A Fast High Resolution Track Trigger for the H1 Experiment

TL;DR

The paper presents the Fast Track Trigger (FTT) designed for the H1 experiment to cope with the HERA luminosity upgrade by delivering fast, high-resolution track information from L1 through L3. It describes a multi-tier hardware architecture where L1 performs coarse hit/segment finding with FPGA/CAMs, L2 conducts 2D linking and 3D fitting on DSP-based boards, and L3 uses a CPU farm to search for resonances and invariant masses. Simulated performance confirms adherence to the trigger timing constraints and demonstrates track resolutions close to offline quality, with D* resonance triggers achieving high efficiency.
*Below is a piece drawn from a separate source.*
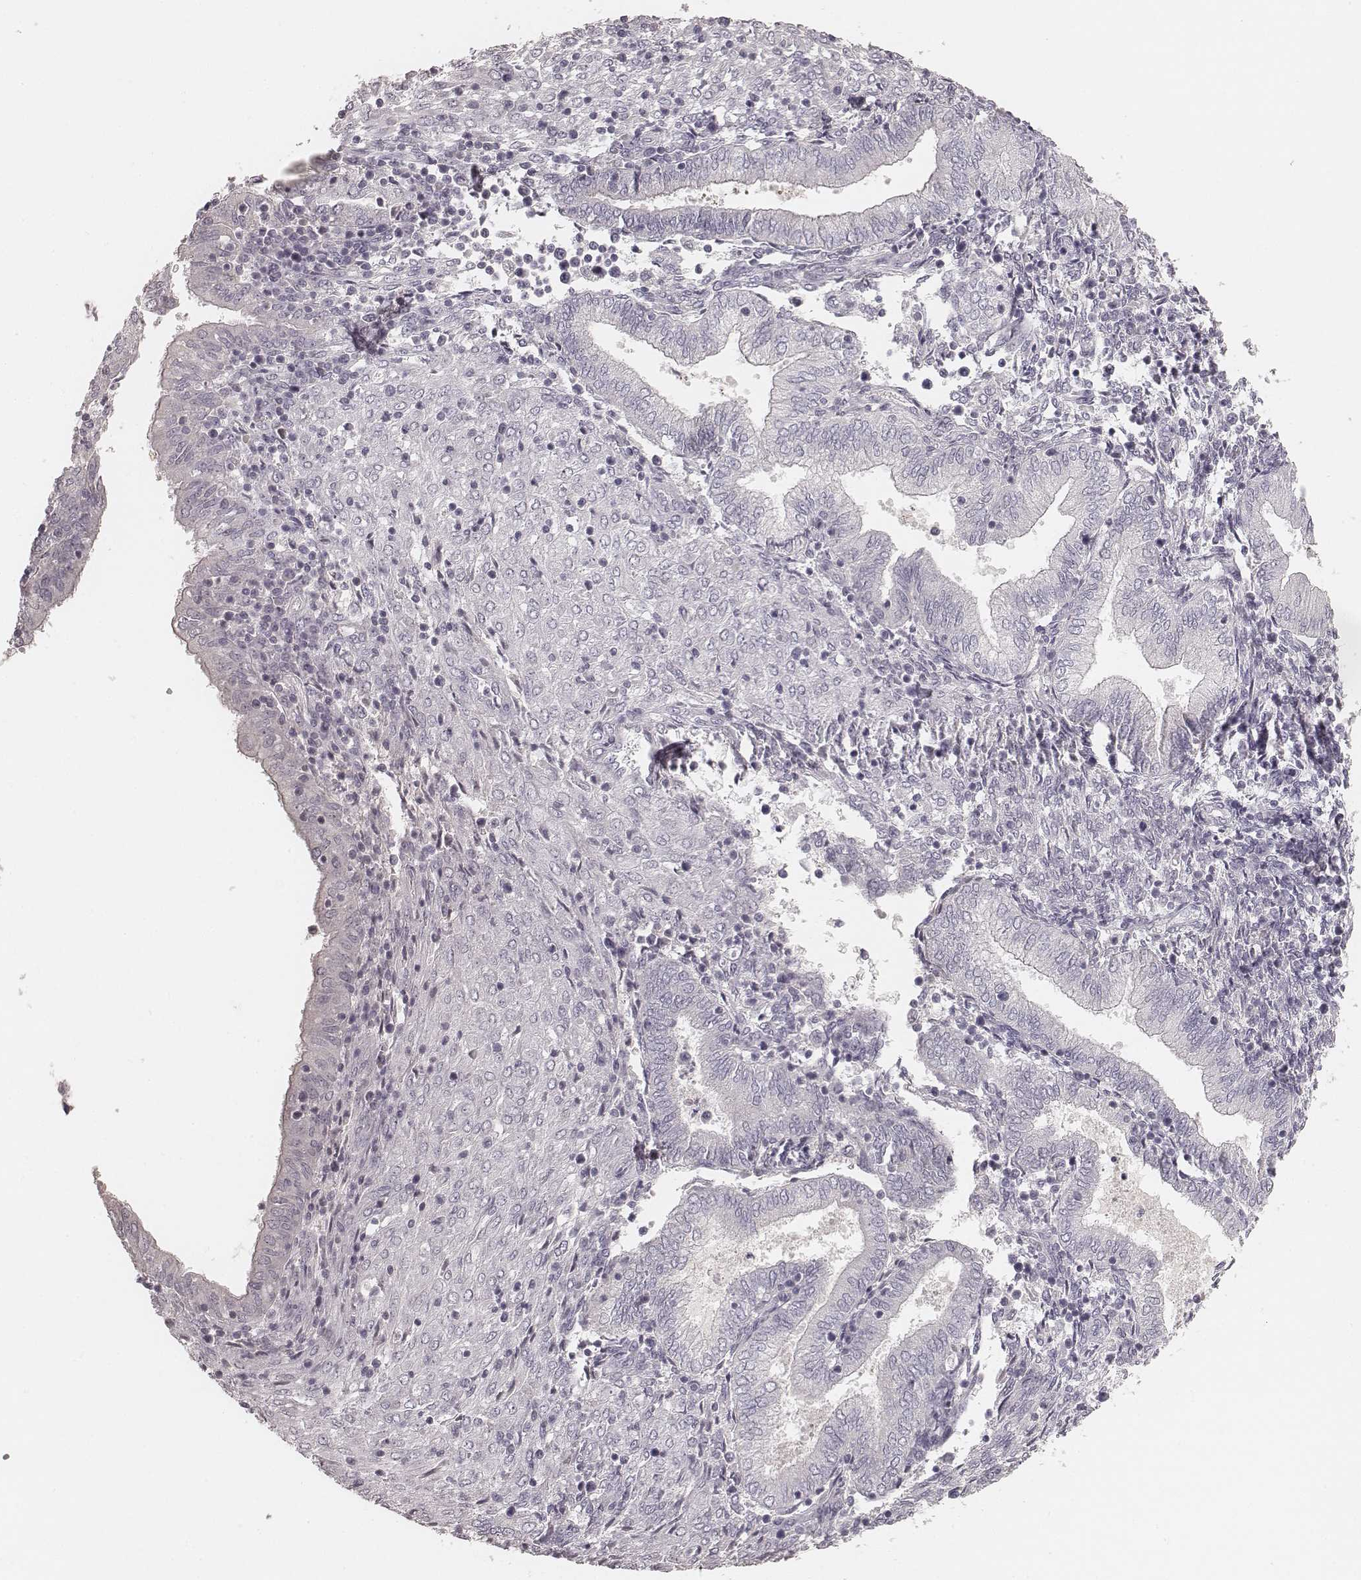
{"staining": {"intensity": "negative", "quantity": "none", "location": "none"}, "tissue": "endometrium", "cell_type": "Cells in endometrial stroma", "image_type": "normal", "snomed": [{"axis": "morphology", "description": "Normal tissue, NOS"}, {"axis": "topography", "description": "Endometrium"}], "caption": "This image is of benign endometrium stained with immunohistochemistry to label a protein in brown with the nuclei are counter-stained blue. There is no positivity in cells in endometrial stroma. The staining is performed using DAB brown chromogen with nuclei counter-stained in using hematoxylin.", "gene": "KRT31", "patient": {"sex": "female", "age": 42}}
This architecture significantly enhances selective triggering for low-pT, track-based final states, enabling robust heavy-flavor and resonance studies in a high-rate environment.

Abstract

After 2001 the upgraded ep collider HERA will provide an about five times higher luminosity for the two experiments H1 and ZEUS. In order to cope with the expected higher event rates the H1 collaboration is building a track based trigger system, the Fast Track Trigger (FTT). It will be integrated in the first three levels (L1-L3) of the H1 trigger scheme to provide higher selectivity for events with charged particles. The FTT will allow to reconstruct 3-dimensional tracks in the central drift chamber down to 100 MeV/c within the L2 latency of ~ 23 mus. To reach the necessary momentum resolution of ~ 5% (at 1 GeV/c) sophisticated reconstruction algorithms have to be implemented using high density Field Programmable Gate Arrays (FPGA) and their embedded Content Addressable Memories (CAM). The final track parameter optimization will be done using non-iterative fits implemented in DSPs. While at the first trigger level rough track information will be provided, at L2 tracks with high resolution are available to form trigger decisions on topological and other track based criteria like multiplicities and momenta. At the third trigger level a farm of commercial processor boards will be used to compute physics quantities such as invariant masses.

Figures (6)

• Figure 1: $r-\phi$ view of a charged particle track from the interaction point traversing the central drift chamber of the H1 experiment. In addition to the boundaries of the chambers the sense and cathode wires are indicated. The four trigger layers formed out of three layers of wires each are marked by the thick dashed lines.
• Figure 2: The hardware realization of the FTT. After signal digitization and hit recognition the track segment finding is done on the Front End Modules (FEM). Via LVDS links and intermediate Merger Cards the track segments are first fed to the L1 Linker Card to generate a level 1 trigger decision and after a refined track segment finding sent to the L2 Linker Card, where full tracks are extracted followed by a 3-dimensional fitting on a Fitter Card. A Decision Card calculates second level trigger signals and serves as a link to the third level trigger where invariant mass sums are calculated on CPU boards. Each CPU board is used for a specific physics channel.
• Figure 3: Hits of one cell in a trigger layer are fed into shift registers schematically shown in this picture. The shift register information is used to find track segments which are basically characterized by straight lines as indicated by the dashed arrow.
• Figure 4: Schematic principle of the track linking step. The level 1 track segment information (marked as dots) is filled into a $\kappa$-$\phi$ histogram. Tracks successfully linked by the FTT are marked as circles while the boxes represent tracks found by the full H1 chamber reconstruction. The inset shows the principle of the 3 $\times$ 3 sliding window technique.
• Figure 5: Track resolution of the simulated FTT algorithm in $1/p_t$ and $\phi$ relative to the full off-line CJC reconstruction. The tracks studied are taken from a sample of $D^* \rightarrow K \pi \pi_{slow}$ candidates. Gaussian fits are shown to both distributions.